Da die Geisteswissenschaften mit Hilfe der hermeneutischen Mehtode Texte und Kunstwerke auslegen, können mit ihr auch Texte und Zeichen der Liturgie erschlossen werden. Daher wendet auch die Theologie als Wissenschaft die hermeneutische Methode zur Auslegung von Texten an. Eine besonders große Rolle kommt dabei der Auslegung der Bibel zu, weil sie die Ur-Kunde des christlichen Glaubens ist. Die theologische Disziplin, die sich mit der Auslegung der Bibel befasst, heißt biblische Exegese.
Basis für die biblische Exegese ist die sogenannte historisch-kritische Methode. Alle biblischen Texte wurden uns Jahrhunderte hindurch überliefert und sind auch historische Zeugnisse. Die historisch-kritische Methode verschafft nun einen Zugang zu den historischen Fakten, die aus den biblischen Texten ablesbar sind, und hilft dabei, die biblischen Texte aus ihrer Entstehungszeit zu deuten.

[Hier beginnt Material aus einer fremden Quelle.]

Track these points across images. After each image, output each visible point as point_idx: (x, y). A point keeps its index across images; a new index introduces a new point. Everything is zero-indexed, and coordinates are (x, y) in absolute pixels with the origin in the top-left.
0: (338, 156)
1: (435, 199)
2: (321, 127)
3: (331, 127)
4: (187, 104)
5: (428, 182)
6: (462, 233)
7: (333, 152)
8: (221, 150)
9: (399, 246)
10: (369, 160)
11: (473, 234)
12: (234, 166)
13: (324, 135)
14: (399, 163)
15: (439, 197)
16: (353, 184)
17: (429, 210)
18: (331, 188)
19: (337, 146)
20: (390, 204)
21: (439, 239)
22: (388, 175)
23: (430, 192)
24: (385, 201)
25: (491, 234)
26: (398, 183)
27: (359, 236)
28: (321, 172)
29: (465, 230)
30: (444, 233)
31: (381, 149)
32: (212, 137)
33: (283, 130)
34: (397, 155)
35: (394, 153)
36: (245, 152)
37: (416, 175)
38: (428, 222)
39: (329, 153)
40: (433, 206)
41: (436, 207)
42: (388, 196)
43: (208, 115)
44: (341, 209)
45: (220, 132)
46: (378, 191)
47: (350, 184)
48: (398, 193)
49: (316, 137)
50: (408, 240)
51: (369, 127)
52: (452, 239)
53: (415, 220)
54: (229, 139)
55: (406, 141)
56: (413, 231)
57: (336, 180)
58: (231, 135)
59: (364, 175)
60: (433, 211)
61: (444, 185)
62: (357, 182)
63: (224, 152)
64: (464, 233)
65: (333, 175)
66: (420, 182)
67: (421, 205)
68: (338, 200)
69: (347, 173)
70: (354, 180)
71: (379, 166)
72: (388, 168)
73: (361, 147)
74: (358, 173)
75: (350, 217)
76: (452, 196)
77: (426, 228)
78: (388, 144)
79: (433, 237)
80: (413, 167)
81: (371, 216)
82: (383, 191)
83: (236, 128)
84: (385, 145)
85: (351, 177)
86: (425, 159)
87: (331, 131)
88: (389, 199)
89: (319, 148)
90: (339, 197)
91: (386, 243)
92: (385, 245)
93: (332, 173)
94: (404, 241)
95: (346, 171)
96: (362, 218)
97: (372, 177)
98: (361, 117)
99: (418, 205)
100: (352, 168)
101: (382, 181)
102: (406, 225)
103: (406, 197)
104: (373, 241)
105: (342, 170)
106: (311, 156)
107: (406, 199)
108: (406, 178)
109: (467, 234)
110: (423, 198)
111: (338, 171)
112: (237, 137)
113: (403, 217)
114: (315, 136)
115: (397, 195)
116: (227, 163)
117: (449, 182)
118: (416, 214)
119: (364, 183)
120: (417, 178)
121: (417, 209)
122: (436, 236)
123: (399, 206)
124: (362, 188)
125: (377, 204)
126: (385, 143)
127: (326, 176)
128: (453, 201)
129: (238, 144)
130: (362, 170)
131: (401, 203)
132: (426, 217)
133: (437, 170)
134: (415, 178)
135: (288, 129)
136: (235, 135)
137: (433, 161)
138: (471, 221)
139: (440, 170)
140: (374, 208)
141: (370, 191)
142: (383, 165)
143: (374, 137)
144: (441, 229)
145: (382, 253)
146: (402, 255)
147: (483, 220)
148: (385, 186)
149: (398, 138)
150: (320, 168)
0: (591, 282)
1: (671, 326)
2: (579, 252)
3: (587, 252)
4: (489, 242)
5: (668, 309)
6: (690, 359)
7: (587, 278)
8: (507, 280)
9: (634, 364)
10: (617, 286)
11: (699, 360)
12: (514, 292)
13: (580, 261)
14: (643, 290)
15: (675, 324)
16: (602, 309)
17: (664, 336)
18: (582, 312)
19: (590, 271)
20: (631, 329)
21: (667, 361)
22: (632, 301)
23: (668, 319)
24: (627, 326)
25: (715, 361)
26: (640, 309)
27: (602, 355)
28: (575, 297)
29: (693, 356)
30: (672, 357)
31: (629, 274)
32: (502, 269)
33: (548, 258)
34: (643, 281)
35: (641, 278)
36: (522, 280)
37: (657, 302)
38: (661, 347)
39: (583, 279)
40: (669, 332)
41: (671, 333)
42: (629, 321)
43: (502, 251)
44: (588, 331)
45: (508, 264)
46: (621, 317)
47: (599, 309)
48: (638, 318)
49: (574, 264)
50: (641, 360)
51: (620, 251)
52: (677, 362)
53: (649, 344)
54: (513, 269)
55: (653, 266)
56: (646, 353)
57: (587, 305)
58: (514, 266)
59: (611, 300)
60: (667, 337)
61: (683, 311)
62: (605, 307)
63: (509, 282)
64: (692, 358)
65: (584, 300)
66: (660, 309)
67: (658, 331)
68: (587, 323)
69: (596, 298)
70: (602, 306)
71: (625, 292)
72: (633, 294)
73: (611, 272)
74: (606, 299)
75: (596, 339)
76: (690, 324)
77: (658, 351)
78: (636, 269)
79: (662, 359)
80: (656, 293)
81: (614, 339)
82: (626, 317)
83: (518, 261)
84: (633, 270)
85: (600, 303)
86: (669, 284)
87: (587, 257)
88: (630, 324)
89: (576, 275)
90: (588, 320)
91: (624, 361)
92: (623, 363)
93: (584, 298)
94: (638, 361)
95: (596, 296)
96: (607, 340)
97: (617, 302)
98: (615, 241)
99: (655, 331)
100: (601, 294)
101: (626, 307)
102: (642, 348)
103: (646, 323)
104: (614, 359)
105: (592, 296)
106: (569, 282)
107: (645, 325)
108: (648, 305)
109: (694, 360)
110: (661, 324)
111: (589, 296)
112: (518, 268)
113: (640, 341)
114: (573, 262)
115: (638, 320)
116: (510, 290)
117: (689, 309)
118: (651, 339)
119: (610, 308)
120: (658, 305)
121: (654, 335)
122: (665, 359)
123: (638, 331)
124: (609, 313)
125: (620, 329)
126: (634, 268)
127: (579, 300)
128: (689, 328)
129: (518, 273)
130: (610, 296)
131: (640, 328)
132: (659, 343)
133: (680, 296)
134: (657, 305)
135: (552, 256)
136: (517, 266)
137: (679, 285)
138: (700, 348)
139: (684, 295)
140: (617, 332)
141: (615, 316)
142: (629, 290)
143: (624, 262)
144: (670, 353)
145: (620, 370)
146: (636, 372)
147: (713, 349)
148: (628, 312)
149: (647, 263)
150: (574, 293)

Ein sachgemäßes Verstehen dieser biblischen Glaubenszeugnisse wird aber erst durch die Anwendung der hermeneutischen Methode möglich. Anhand des Vorverständnisses durch den christlischen Glauben soll der biblische Text in seiner existentiellen Bedeutung für den heutigen Leser erschlossen werden.
Anders als in der Hermeneutik der Geisteswissenschaften wird in der biblischen Hermeneutik dem biblischen Text der Sinn nicht von einem Menschen, sondern von Gott verliehen. Die Bibel ist das "Wort Gottes". Dieses Wort soll nicht als reines historisches Faktum registriert werden, sondern es muss deutlich werden, dass die Texte Zeugnisse eines lebendigen Gottes sind, der auch heute noch wirkt. Die biblischen Glaubenszeuignisse sind nicht historisch, sondern aktuell, denn ihre Bedeutung reicht bis in unsere Zeit. Der biblische Text muss während des hermeneutischen Prozesses dahingehend untersucht werden, inwiefern man ihn als Aufruf Gottes an uns heute deuten kann. Wozu ruft uns Gott auf? Die dadurch erlangten Erkenntnisse sollen helfen, uns in dieser Welt zurecht zu finden.